Critique - Théâtre - Paris
J'ai pris mon père sur mes épaules
L’odyssée de quat’sous
Par Noël TINAZZI
Énée, le (pré)nom n’est pas commun, ni dans les cités ni ailleurs. Pour les avertis que les spectateurs du théâtre sont censés être, Énée est le héros de l’épopée de Virgile qui porte son nom, guerrier malheureux de Troie, qui s’enfuit de la ville en ruines portant son père sur les épaules. Du personnage mythique, Fabrice Melquiot n’a gardé que ce dernier trait de perdant, oubliant qu’il est promis à un avenir on ne peut glorieux comme fondateur de la cité de Rome.
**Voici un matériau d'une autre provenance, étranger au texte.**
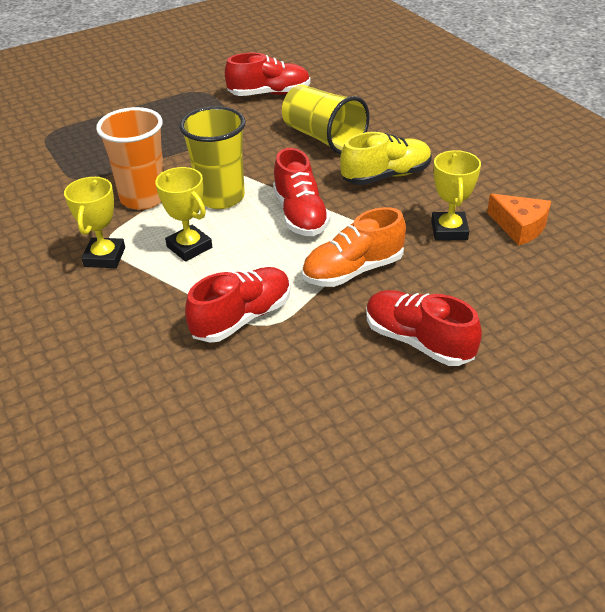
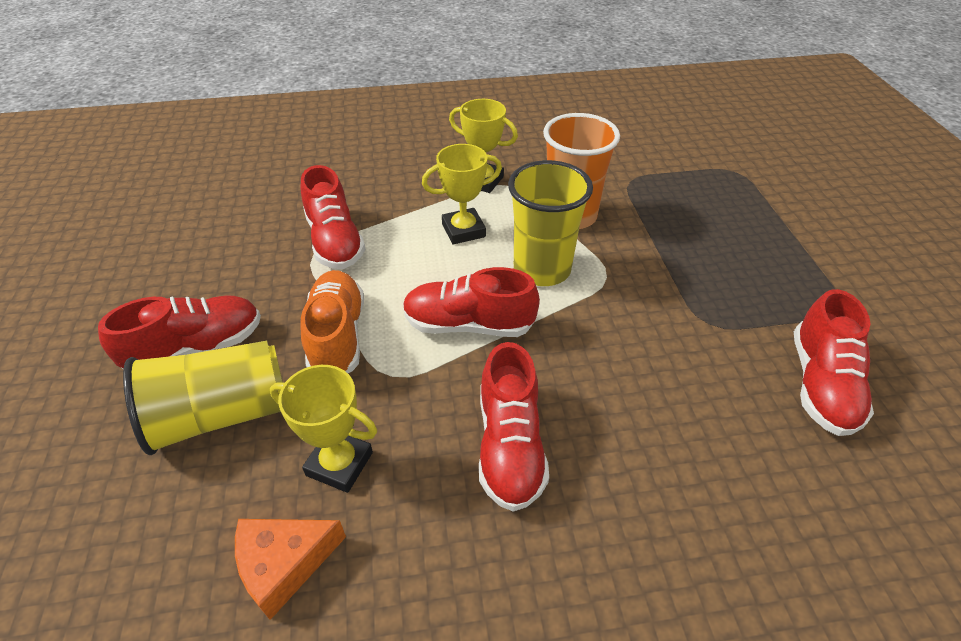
camera: 110 degrees right, 5 degrees up
(323, 138) = (651, 408): yellow cup -> yellow cup (221, 415)
(386, 176) = (509, 445): yellow shoe -> red shoe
Le prolifique dramaturge a transposé ses tribulations dans la France d’aujourd’hui, celle d’une cité de banlieue de Saint-Étienne, pour une comédie réaliste et sociale, une épopée/western avec amour(s), amitié(s), trahison, habitée d’humanité et de tendresse mais noyée dans une logorrhée intarissable.
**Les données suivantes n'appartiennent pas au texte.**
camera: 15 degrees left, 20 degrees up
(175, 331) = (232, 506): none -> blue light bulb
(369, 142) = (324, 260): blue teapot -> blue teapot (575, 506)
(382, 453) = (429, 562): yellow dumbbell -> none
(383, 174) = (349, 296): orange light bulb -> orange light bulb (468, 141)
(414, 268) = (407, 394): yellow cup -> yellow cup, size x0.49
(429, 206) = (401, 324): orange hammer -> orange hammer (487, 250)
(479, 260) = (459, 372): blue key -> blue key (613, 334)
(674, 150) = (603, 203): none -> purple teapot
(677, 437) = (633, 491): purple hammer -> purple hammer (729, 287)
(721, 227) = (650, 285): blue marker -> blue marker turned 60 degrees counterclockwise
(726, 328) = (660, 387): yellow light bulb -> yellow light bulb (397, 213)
La pièce est une commande d’Arnaud Meunier, directeur de la Comédie de Saint-Étienne, qui l’a mise en scène. Elle se situe dans un cité HLM des années soixante, cadre banal d’une pièce chorale intergénérationnelle, voyage initiatique et quête d’identité d’un groupe de jeunes lâchés par leurs aînés dans un monde sans repères.
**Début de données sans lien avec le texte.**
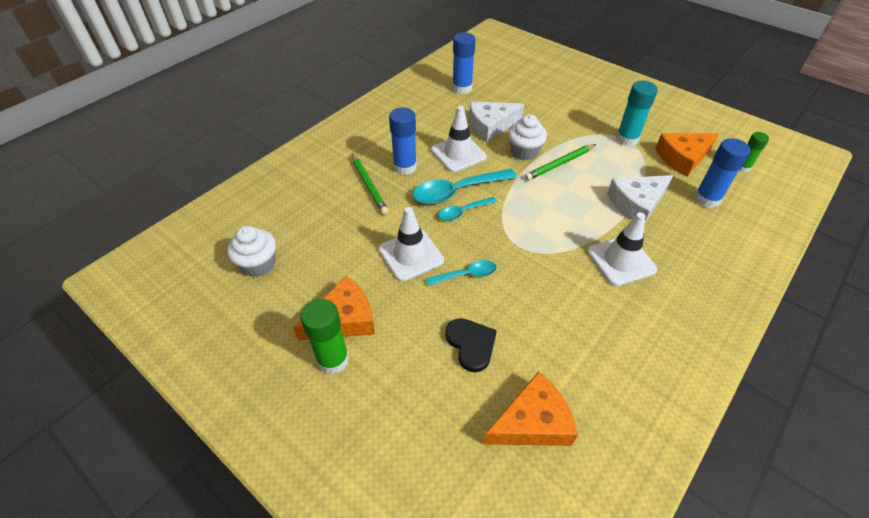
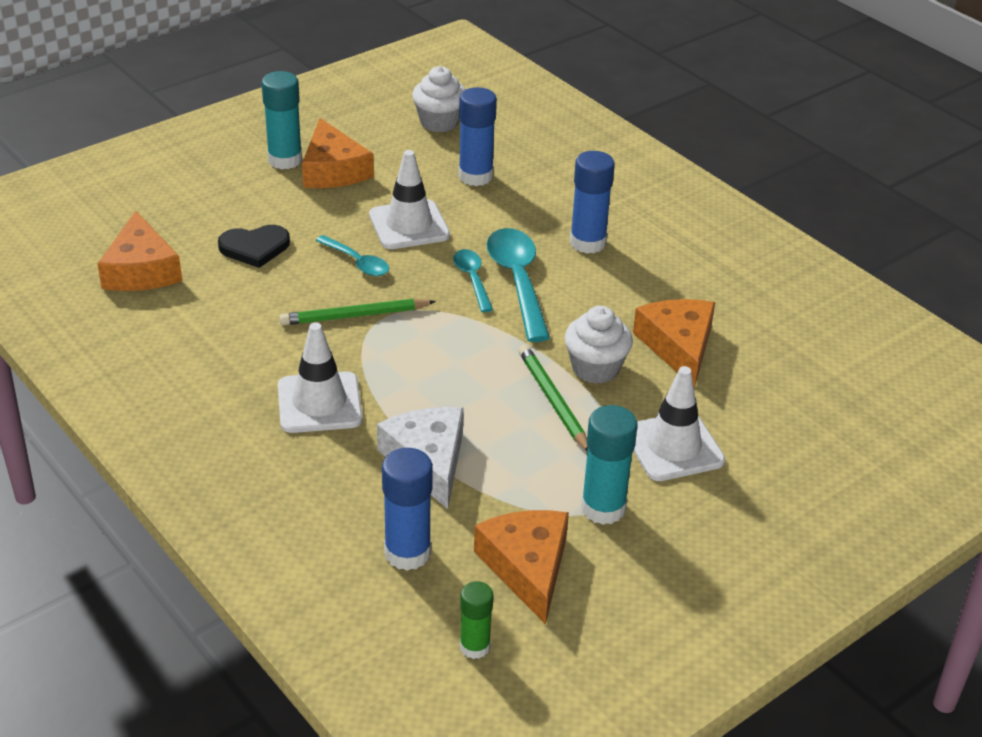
camera: 100 degrees right, 10 degrees down
(333, 360) = (285, 160): green glue stick -> turquoise glue stick
(369, 185) = (555, 208): green pencil -> green pencil (354, 316)
(458, 154) = (607, 298): white traffic cone -> white traffic cone (673, 447)
(462, 88) = (805, 335): blue glue stick -> blue glue stick (475, 176)
(466, 275) = (357, 262): turquoise spoon -> turquoise spoon turned 45 degrees counterclockwise
(490, 126) = (678, 346): white cheese -> orange cheese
La scénographie très réussie de Nicolas Marie représente un immeuble cube sur un plateau tournant qui montre tour à tour les appartements où vaquent les personnages, sur deux niveaux. Sans oublier l’escalier extérieur qui a son rôle à jouer dans les rapports de voisinage ni le kebab du rez-de-chaussée où l’on se retrouve périodiquement.
Troupe disparate mais soudée
L’âme de ce petit peuple, c’est Anissa (excellente Rachida Brakni), fille au grand cœur qui fait aussi office de chœur antique, annonçant les séquences en s’adressant au public : « La scène représente…. », formule qui revient en boucle, reprise ensuite par d’autres personnages. Tout et tous tournent autour du couple-pivot que forment Roch (formidable Philippe Torreton), chômeur à la retraite luttant pied à pied contre un cancer avant d’abandonner la partie, vaincu, et son fils, Énée (Maurin Ollès) qui prend en charge (sur ses épaules, donc) la souffrance du père.
Au fils des événements se croisent la volcanique Céleste (Bénédicte Mbemba), le vieux rockeur Grinch, meilleur ami de Roch (Vincent Garanger), Mourad, un paumé ex-musulman devenu jaïniste (Riad Gahmi) et Bakou (Frederico Semedo), apprenti comédien secrètement amoureux d’Énée. Et parmi cette troupe disparate mais soudée rôde le fantôme du fils de Grinch (Nathalie Matter) qui personnifie la mort.
Insensiblement le voyage à l’intérieur de la cité se transforme en road-movie et même en western, car Énée a décidé de porter son père, qui vit ses derniers instants, au bout du bout de l’Europe, au Portugal, où il pourra peut-être reposer en paix. Départ qui donne lieu au meilleur moment de la pièce : une fête d’adieu dans l’appartement de Roch, pleine de chaleur et de légèreté. Il y en a d’autres plus pesants comme les tremblements de terre qui secouent l’immeuble, sans doute manifestation des soubresauts du monde que doit affronter Énée. Et, surtout, les attentats de novembre 2015 et la tuerie du Bataclan qui passent en boucle à la télé, auxquels ils assistent en témoins hébétés.
L’anti-épopée s’étire sur près de trois heures. La barque est trop chargée pour cette traversée du monde contemporain, mençant de faire chavirer l’attention du spectateur.